---------- The input

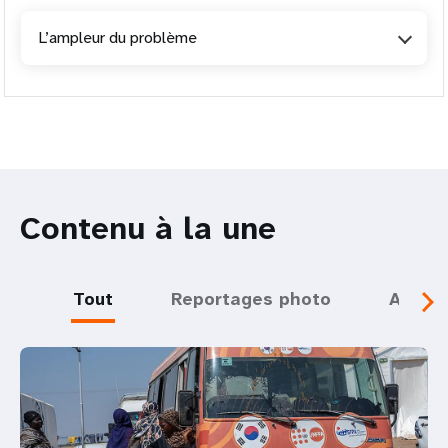
L’ampleur du problème
Contenu à la une
Tout
Reportages photo
Actual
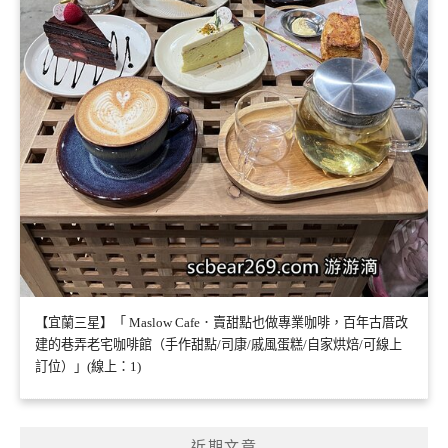
【宜蘭三星】「 Maslow Cafe．賣甜點也做專業咖啡，百年古厝改
建的巷弄老宅咖啡館（手作甜點/司康/戚風蛋糕/自家烘焙/可線上
訂位）」(線上：1)
近期文章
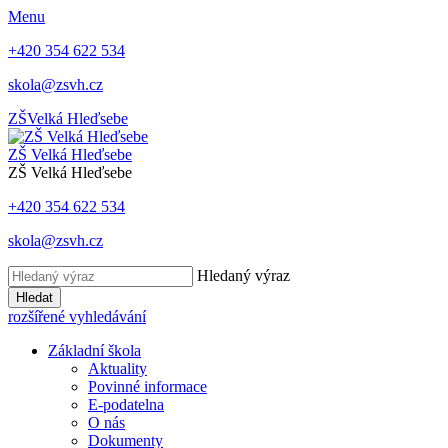
Menu
+420 354 622 534
skola@zsvh.cz
ZŠ
Velká Hleďsebe
ZŠ Velká Hleďsebe
ZŠ Velká Hleďsebe
+420 354 622 534
skola@zsvh.cz
Hledaný výraz
Hledat
rozšířené vyhledávání
Základní škola
Aktuality
Povinné informace
E-podatelna
O nás
Dokumenty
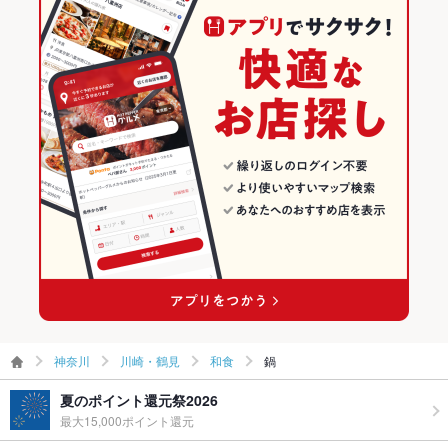
神奈川
川崎・鶴見
和食
鍋
夏のポイント還元祭2026
最大15,000ポイント還元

--------------------

The data is to be returned exactly as it stands, pictures aside.

* [Response]
L’ampleur du problème
Contenu à la une
Tout
Reportages photo
Actual
【宜蘭三星】「 Maslow Cafe．賣甜點也做專業咖啡，百年古厝改
建的巷弄老宅咖啡館（手作甜點/司康/戚風蛋糕/自家烘焙/可線上
訂位）」(線上：1)
近期文章
Menu
+420 354 622 534
skola@zsvh.cz
ZŠ
Velká Hleďsebe
ZŠ Velká Hleďsebe
ZŠ Velká Hleďsebe
+420 354 622 534
skola@zsvh.cz
Hledaný výraz
Hledat
rozšířené vyhledávání
Základní škola
Aktuality
Povinné informace
E-podatelna
O nás
Dokumenty
神奈川
川崎・鶴見
和食
鍋
夏のポイント還元祭2026
最大15,000ポイント還元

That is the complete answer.